● REQUEST:
Present every line of text in the listing below as a JSON array of strings, one string per line, omitting blank lines.

Entries from a dataset:
********************
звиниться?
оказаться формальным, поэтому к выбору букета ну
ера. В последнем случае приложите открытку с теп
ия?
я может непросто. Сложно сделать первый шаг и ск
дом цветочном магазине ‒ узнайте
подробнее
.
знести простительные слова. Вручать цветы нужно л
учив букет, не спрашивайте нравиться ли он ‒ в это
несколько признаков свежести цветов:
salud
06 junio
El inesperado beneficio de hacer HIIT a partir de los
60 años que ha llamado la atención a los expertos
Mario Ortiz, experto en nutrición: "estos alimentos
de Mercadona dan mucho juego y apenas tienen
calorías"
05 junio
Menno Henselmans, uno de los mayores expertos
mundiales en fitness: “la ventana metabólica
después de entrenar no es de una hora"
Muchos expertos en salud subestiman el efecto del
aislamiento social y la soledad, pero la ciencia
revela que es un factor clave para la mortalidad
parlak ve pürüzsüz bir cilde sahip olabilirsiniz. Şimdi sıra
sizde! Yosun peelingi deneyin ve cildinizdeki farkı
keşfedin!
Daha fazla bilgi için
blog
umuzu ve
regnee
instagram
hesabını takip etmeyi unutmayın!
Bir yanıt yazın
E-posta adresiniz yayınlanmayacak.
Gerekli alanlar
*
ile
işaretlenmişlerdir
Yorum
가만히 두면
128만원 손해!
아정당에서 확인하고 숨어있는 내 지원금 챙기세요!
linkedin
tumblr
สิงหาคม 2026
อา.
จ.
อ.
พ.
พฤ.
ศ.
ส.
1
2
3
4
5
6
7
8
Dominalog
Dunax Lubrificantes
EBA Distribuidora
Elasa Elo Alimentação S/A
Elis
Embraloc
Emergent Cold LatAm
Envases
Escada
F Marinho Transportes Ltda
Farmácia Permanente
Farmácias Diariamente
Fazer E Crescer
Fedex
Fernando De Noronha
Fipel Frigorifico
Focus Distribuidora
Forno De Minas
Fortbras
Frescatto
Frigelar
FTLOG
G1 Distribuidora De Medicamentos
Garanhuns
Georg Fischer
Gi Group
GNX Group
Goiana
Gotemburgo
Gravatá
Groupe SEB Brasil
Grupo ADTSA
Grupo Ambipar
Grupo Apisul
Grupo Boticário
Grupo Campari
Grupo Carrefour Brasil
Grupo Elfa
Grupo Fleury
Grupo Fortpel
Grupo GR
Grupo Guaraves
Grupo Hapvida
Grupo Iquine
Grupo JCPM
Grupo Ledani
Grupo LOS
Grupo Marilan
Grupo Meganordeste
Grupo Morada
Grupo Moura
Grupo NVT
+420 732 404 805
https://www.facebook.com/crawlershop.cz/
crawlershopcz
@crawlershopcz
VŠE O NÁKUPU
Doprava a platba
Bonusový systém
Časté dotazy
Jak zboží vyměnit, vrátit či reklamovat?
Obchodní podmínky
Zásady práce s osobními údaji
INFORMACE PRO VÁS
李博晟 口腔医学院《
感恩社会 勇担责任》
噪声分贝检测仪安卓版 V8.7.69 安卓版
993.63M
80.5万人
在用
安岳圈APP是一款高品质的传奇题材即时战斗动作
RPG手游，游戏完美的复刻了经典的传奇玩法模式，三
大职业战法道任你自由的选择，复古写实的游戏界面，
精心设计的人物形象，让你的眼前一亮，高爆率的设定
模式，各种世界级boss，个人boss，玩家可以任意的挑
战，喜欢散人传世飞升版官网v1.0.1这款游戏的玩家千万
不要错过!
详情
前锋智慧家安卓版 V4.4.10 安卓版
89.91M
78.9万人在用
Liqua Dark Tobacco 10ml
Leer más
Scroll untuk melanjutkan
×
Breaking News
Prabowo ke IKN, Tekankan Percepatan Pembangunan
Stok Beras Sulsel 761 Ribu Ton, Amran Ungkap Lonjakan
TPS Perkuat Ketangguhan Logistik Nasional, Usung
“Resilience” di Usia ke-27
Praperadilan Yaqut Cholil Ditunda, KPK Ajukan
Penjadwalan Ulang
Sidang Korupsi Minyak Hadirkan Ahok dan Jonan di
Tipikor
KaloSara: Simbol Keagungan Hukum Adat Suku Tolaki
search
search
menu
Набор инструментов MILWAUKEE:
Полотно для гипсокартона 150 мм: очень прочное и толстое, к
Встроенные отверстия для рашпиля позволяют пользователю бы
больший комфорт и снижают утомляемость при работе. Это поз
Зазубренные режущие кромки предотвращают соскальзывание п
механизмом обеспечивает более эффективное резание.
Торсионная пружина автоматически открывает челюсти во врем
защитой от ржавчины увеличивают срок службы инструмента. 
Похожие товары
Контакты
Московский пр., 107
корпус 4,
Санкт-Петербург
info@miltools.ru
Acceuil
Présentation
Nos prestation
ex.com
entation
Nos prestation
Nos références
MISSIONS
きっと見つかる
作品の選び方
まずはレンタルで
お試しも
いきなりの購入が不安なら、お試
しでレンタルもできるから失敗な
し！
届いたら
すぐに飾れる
********************
● YOUR RESPONSE:
[
  "звиниться?",
  "оказаться формальным, поэтому к выбору букета ну",
  "ера. В последнем случае приложите открытку с теп",
  "ия?",
  "я может непросто. Сложно сделать первый шаг и ск",
  "дом цветочном магазине ‒ узнайте",
  "подробнее",
  ".",
  "знести простительные слова. Вручать цветы нужно л",
  "учив букет, не спрашивайте нравиться ли он ‒ в это",
  "несколько признаков свежести цветов:",
  "salud",
  "06 junio",
  "El inesperado beneficio de hacer HIIT a partir de los",
  "60 años que ha llamado la atención a los expertos",
  "Mario Ortiz, experto en nutrición: \"estos alimentos",
  "de Mercadona dan mucho juego y apenas tienen",
  "calorías\"",
  "05 junio",
  "Menno Henselmans, uno de los mayores expertos",
  "mundiales en fitness: “la ventana metabólica",
  "después de entrenar no es de una hora\"",
  "Muchos expertos en salud subestiman el efecto del",
  "aislamiento social y la soledad, pero la ciencia",
  "revela que es un factor clave para la mortalidad",
  "parlak ve pürüzsüz bir cilde sahip olabilirsiniz. Şimdi sıra",
  "sizde! Yosun peelingi deneyin ve cildinizdeki farkı",
  "keşfedin!",
  "Daha fazla bilgi için",
  "blog",
  "umuzu ve",
  "regnee",
  "instagram",
  "hesabını takip etmeyi unutmayın!",
  "Bir yanıt yazın",
  "E-posta adresiniz yayınlanmayacak.",
  "Gerekli alanlar",
  "*",
  "ile",
  "işaretlenmişlerdir",
  "Yorum",
  "가만히 두면",
  "128만원 손해!",
  "아정당에서 확인하고 숨어있는 내 지원금 챙기세요!",
  "linkedin",
  "tumblr",
  "สิงหาคม 2026",
  "อา.",
  "จ.",
  "อ.",
  "พ.",
  "พฤ.",
  "ศ.",
  "ส.",
  "1",
  "2",
  "3",
  "4",
  "5",
  "6",
  "7",
  "8",
  "Dominalog",
  "Dunax Lubrificantes",
  "EBA Distribuidora",
  "Elasa Elo Alimentação S/A",
  "Elis",
  "Embraloc",
  "Emergent Cold LatAm",
  "Envases",
  "Escada",
  "F Marinho Transportes Ltda",
  "Farmácia Permanente",
  "Farmácias Diariamente",
  "Fazer E Crescer",
  "Fedex",
  "Fernando De Noronha",
  "Fipel Frigorifico",
  "Focus Distribuidora",
  "Forno De Minas",
  "Fortbras",
  "Frescatto",
  "Frigelar",
  "FTLOG",
  "G1 Distribuidora De Medicamentos",
  "Garanhuns",
  "Georg Fischer",
  "Gi Group",
  "GNX Group",
  "Goiana",
  "Gotemburgo",
  "Gravatá",
  "Groupe SEB Brasil",
  "Grupo ADTSA",
  "Grupo Ambipar",
  "Grupo Apisul",
  "Grupo Boticário",
  "Grupo Campari",
  "Grupo Carrefour Brasil",
  "Grupo Elfa",
  "Grupo Fleury",
  "Grupo Fortpel",
  "Grupo GR",
  "Grupo Guaraves",
  "Grupo Hapvida",
  "Grupo Iquine",
  "Grupo JCPM",
  "Grupo Ledani",
  "Grupo LOS",
  "Grupo Marilan",
  "Grupo Meganordeste",
  "Grupo Morada",
  "Grupo Moura",
  "Grupo NVT",
  "+420 732 404 805",
  "https://www.facebook.com/crawlershop.cz/",
  "crawlershopcz",
  "@crawlershopcz",
  "VŠE O NÁKUPU",
  "Doprava a platba",
  "Bonusový systém",
  "Časté dotazy",
  "Jak zboží vyměnit, vrátit či reklamovat?",
  "Obchodní podmínky",
  "Zásady práce s osobními údaji",
  "INFORMACE PRO VÁS",
  "李博晟 口腔医学院《",
  "感恩社会 勇担责任》",
  "噪声分贝检测仪安卓版 V8.7.69 安卓版",
  "993.63M",
  "80.5万人",
  "在用",
  "安岳圈APP是一款高品质的传奇题材即时战斗动作",
  "RPG手游，游戏完美的复刻了经典的传奇玩法模式，三",
  "大职业战法道任你自由的选择，复古写实的游戏界面，",
  "精心设计的人物形象，让你的眼前一亮，高爆率的设定",
  "模式，各种世界级boss，个人boss，玩家可以任意的挑",
  "战，喜欢散人传世飞升版官网v1.0.1这款游戏的玩家千万",
  "不要错过!",
  "详情",
  "前锋智慧家安卓版 V4.4.10 安卓版",
  "89.91M",
  "78.9万人在用",
  "Liqua Dark Tobacco 10ml",
  "Leer más",
  "Scroll untuk melanjutkan",
  "×",
  "Breaking News",
  "Prabowo ke IKN, Tekankan Percepatan Pembangunan",
  "Stok Beras Sulsel 761 Ribu Ton, Amran Ungkap Lonjakan",
  "TPS Perkuat Ketangguhan Logistik Nasional, Usung",
  "“Resilience” di Usia ke-27",
  "Praperadilan Yaqut Cholil Ditunda, KPK Ajukan",
  "Penjadwalan Ulang",
  "Sidang Korupsi Minyak Hadirkan Ahok dan Jonan di",
  "Tipikor",
  "KaloSara: Simbol Keagungan Hukum Adat Suku Tolaki",
  "search",
  "search",
  "menu",
  "Набор инструментов MILWAUKEE:",
  "Полотно для гипсокартона 150 мм: очень прочное и толстое, к",
  "Встроенные отверстия для рашпиля позволяют пользователю бы",
  "больший комфорт и снижают утомляемость при работе. Это поз",
  "Зазубренные режущие кромки предотвращают соскальзывание п",
  "механизмом обеспечивает более эффективное резание.",
  "Торсионная пружина автоматически открывает челюсти во врем",
  "защитой от ржавчины увеличивают срок службы инструмента. ",
  "Похожие товары",
  "Контакты",
  "Московский пр., 107",
  "корпус 4,",
  "Санкт-Петербург",
  "info@miltools.ru",
  "Acceuil",
  "Présentation",
  "Nos prestation",
  "ex.com",
  "entation",
  "Nos prestation",
  "Nos références",
  "MISSIONS",
  "きっと見つかる",
  "作品の選び方",
  "まずはレンタルで",
  "お試しも",
  "いきなりの購入が不安なら、お試",
  "しでレンタルもできるから失敗な",
  "し！",
  "届いたら",
  "すぐに飾れる"
]